Les décès enregistrés par Amnesty International se rapportent uniquement aux victimes dont elle a pu identifier les noms grâce aux informations fournies par des sources primaires directement concernées ou par des militant·e·s baloutches des droits humains. Elle s’est entretenue avec les familles de 21 victimes tuées à Zahedan.
Amnesty International avait déjà recensé les noms de 52 personnes tuées en Iran par les forces de sécurité entre le 19 et le 25 septembre.
Déni et dissimulation de l’État
Fidèles à leurs habitudes de déni et de dissimulation, les autorités ont sous-estimé le nombre de victimes : elles ont annoncé le chiffre de 19 morts, dont des passant·e·s et plusieurs membres des forces de sécurité, lors des manifestations du 30 septembre à Zahedan.
Afin d’esquiver toute responsabilité, elles ont diffusé de faux récits imputant les décès à des « terroristes », des « émeutiers » et des « séparatistes » qui, affirment-elles, ont agi pour le compte de gouvernements étrangers.
Dans des vidéos de propagande diffusées sur les médias d’État après le 30 septembre, on peut voir des détenu·e·s, que les autorités accusent d’avoir participé à des attaques armées contre les forces de sécurité à Zahedan, la tête recouverte d’un sac. Dans une vidéo, un présentateur de télévision pose des questions orientées à un détenu qui est contraint de faire des déclarations où il s’accuse lui-même, en l’absence d’un avocat, concernant sa participation présumée à une fusillade le 30 septembre. Les autorités iraniennes étant coutumières du fait de produire et diffuser des déclarations obtenues sous la contrainte afin de couvrir des violations des droits humains, Amnesty International craint que ce ne soit une nouvelle fois le cas.

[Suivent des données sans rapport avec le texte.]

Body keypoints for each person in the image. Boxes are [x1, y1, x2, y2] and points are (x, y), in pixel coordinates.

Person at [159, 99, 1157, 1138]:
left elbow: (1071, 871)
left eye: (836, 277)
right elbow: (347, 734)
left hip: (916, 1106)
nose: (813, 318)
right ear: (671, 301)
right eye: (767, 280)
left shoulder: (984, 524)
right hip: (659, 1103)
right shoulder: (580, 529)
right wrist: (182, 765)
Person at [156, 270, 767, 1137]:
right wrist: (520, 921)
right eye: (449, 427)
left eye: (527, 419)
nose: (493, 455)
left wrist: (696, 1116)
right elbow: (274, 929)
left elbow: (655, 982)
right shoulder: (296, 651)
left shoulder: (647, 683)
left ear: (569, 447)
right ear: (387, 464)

Justification cruelle de l’usage illégal de la force
Les autorités affirment que les manifestant·e·s se sont livrés à des actes de pillage et à des incendies volontaires sur des biens publics. Toutefois, au-delà d’une minorité de manifestant·e·s ayant jeté des pierres en direction du poste de police, Amnesty International n’a trouvé aucun élément prouvant que, de manière plus générale, les manifestant·e·s et les passant·e·s se soient livrés, lors des faits survenus au Grand Mosalla le 30 septembre, à des actes de violence susceptibles de menacer la vie ou de blesser gravement les forces de sécurité ou d’autres personnes, et donc de justifier le recours à la force meurtrière à leur encontre.
Les preuves révèlent que de nombreuses victimes tuées le 30 septembre ont été touchées à l’arrière de la tête ou du buste, ce qui indique qu’elles n’étaient pas face aux forces de sécurité et ne représentaient pas une menace imminente de mort ou de blessure grave.

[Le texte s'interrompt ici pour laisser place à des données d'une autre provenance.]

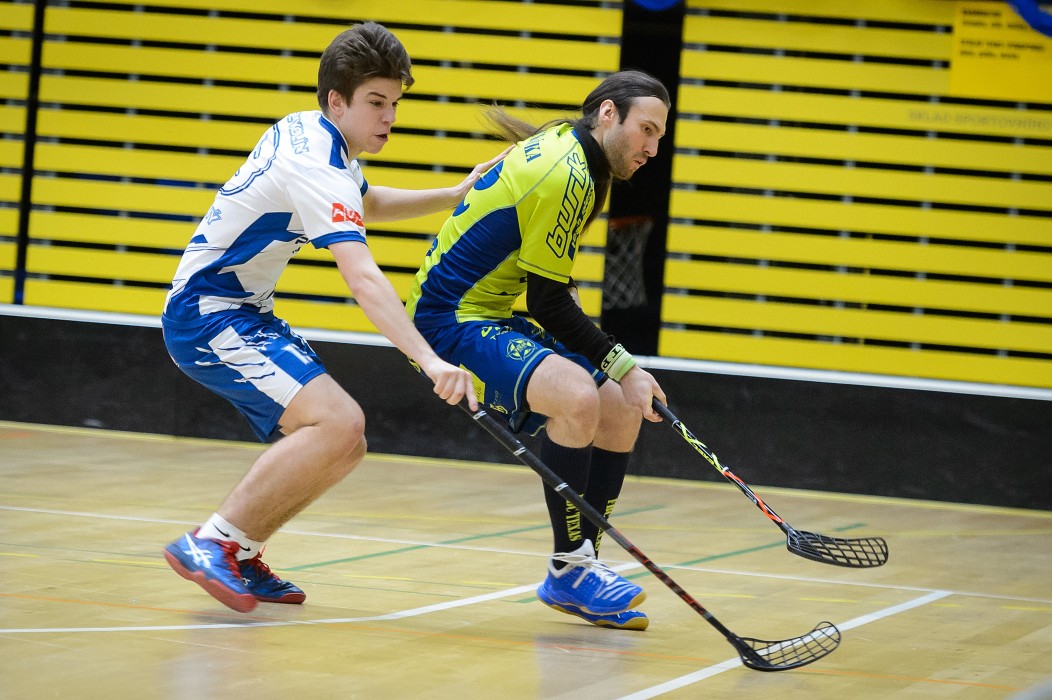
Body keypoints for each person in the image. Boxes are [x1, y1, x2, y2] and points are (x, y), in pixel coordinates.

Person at [160, 22, 506, 613]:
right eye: (377, 103)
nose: (389, 116)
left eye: (394, 103)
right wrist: (429, 360)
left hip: (244, 313)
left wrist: (451, 194)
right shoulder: (316, 164)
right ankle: (212, 542)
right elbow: (362, 276)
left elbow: (364, 201)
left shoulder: (314, 136)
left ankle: (240, 548)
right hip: (208, 314)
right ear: (337, 100)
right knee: (339, 424)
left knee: (347, 442)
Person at [406, 70, 672, 630]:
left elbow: (552, 287)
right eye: (645, 130)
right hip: (448, 318)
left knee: (622, 409)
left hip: (497, 311)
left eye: (659, 136)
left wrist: (621, 376)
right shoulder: (567, 172)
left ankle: (579, 568)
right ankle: (572, 567)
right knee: (580, 396)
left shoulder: (585, 168)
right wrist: (624, 364)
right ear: (607, 115)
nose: (652, 148)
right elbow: (550, 303)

Selon le droit international relatif aux droits humains et les normes en la matière, l’utilisation d’armes à feu n’est considérée comme légale qu’en réponse à une menace imminente de mort ou de blessure grave, et uniquement lorsque des moyens moins dangereux se sont révélés insuffisants. Même si certains manifestant·e·s se livrent à des actes de violence, les responsables de l’application des lois doivent veiller à ce que ceux qui restent pacifiques puissent continuer de manifester sans subir d’ingérence indue ni d’intimidation de la part des forces de l’ordre. L’usage de la force n’est permis qu’en dernier ressort en réponse à des manifestations violentes et doit respecter les principes de légalité, de nécessité et de proportionnalité. Enfin, les responsables de l’application des lois doivent faire clairement la distinction entre les personnes engagées dans des actes de violence et celles qui ne le sont pas.